O prefeito de João Pessoa, Cícero Lucena, assinou nesta terça-feira (23) a ordem de serviço que marca o início da construção do novo Mercado Central da capital paraibana. O empreendimento terá investimento de R$ 31 milhões e deve ser concluído em 24 meses, segundo a Prefeitura.
O projeto prevê cinco blocos dedicados a diferentes categorias de alimentos, além de um bloco administrativo. Todas as áreas serão monitoradas por câmeras de segurança e contarão com piso em granilite, revestimento cerâmico, pintura geral, renovação de fachadas, iluminação em LED, instalações elétricas e hidrossanitárias, bem como a implantação completa de acessibilidade.
Estrutura e etapas de execução
Entre as principais novidades está um edifício-garagem com capacidade para 100 veículos. O plano também inclui um pavilhão para comercialização de roupas, oficina gastronômica, base da Autarquia Especial Municipal de Limpeza Urbana (Emlur) e posto da Guarda Civil Metropolitana.
Para não prejudicar os comerciantes que já atuam no local, a obra será realizada em fases. Durante cada etapa, trabalhadores serão remanejados para setores concluídos, garantindo a manutenção da atividade comercial e da renda. “Vamos entregando o mercado por partes, permitindo que ninguém precise sair da área de trabalho”, afirmou o prefeito.

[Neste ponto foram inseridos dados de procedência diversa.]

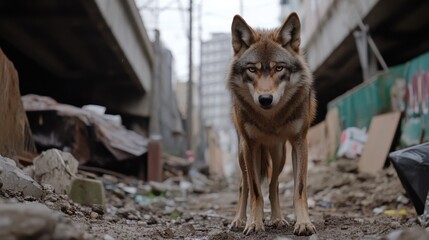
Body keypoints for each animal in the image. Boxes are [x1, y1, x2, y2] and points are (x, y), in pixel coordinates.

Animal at [227, 12, 314, 235]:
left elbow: (299, 189)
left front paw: (304, 223)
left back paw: (277, 219)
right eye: (252, 69)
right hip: (242, 154)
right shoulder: (250, 145)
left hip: (279, 155)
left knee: (274, 184)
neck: (270, 118)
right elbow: (256, 191)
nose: (265, 99)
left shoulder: (300, 142)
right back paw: (239, 220)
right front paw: (253, 223)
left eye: (279, 67)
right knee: (244, 186)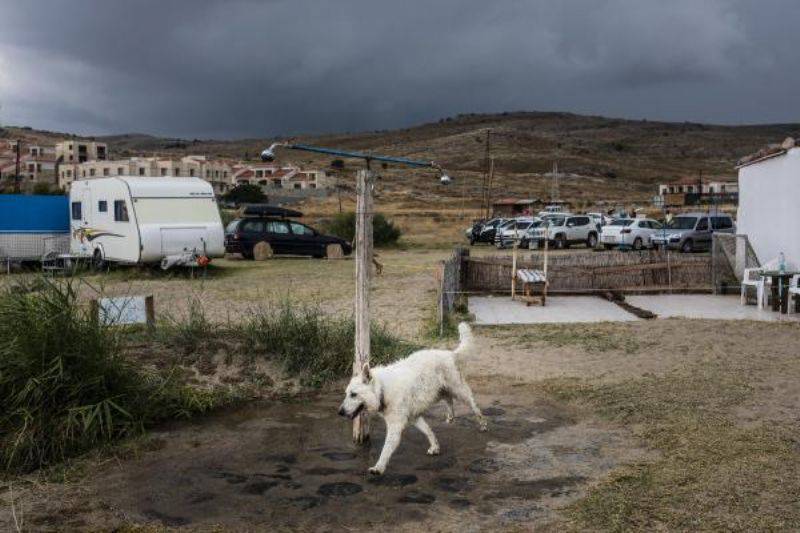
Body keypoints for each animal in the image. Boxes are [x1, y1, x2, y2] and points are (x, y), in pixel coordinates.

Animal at [334, 320, 484, 474]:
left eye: (353, 394)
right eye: (347, 394)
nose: (340, 412)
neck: (383, 389)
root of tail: (449, 353)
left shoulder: (396, 426)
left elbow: (385, 450)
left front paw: (378, 467)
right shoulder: (414, 417)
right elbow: (428, 431)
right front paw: (435, 447)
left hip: (459, 390)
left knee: (473, 404)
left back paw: (482, 422)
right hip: (439, 392)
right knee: (449, 399)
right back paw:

Intervenções em setores tradicionais
No bloco de alimentação, 32 boxes passarão por readequação, recebendo novas coberturas metálicas, brises de alumínio, pintura texturizada e iluminação moderna. As seções de frutas, verduras, carnes e cereais também serão reformadas para se adequar ao novo padrão.
Conjunto de mercados públicos
O Mercado Central integra um pacote de oito unidades municipais que contam com ordem de serviço emitida, totalizando R$ 59,3 milhões em investimentos. Três dessas obras — Cruz das Armas, Castelo Branco e Bessa — já foram entregues; Valentina concluiu a primeira fase, enquanto Rangel e a nova Feira de Oitizeiro estão com trabalhos avançados. Ainda serão contemplados os mercados do Bairro dos Estados e de Tambaú.
Capacitação e economia criativa
O projeto inclui uma escola gastronômica destinada à qualificação profissional e à valorização da culinária local. Já o pavilhão de roupas, com 61 boxes, funcionará como feira padronizada, reunindo lojas e iniciativas ligadas à economia criativa. Segundo o secretário de Desenvolvimento Urbano, Marmuthe Cavalcanti, a proposta busca revitalizar o Centro Histórico ao oferecer infraestrutura que prioriza conforto para trabalhadores e consumidores.
De acordo com a Prefeitura, todos os recursos são próprios do município. O vice-prefeito Leo Bezerra classificou o início das obras como “marco histórico” para a capital, ressaltando o potencial do equipamento para impulsionar o comércio e atrair eventos para a região central.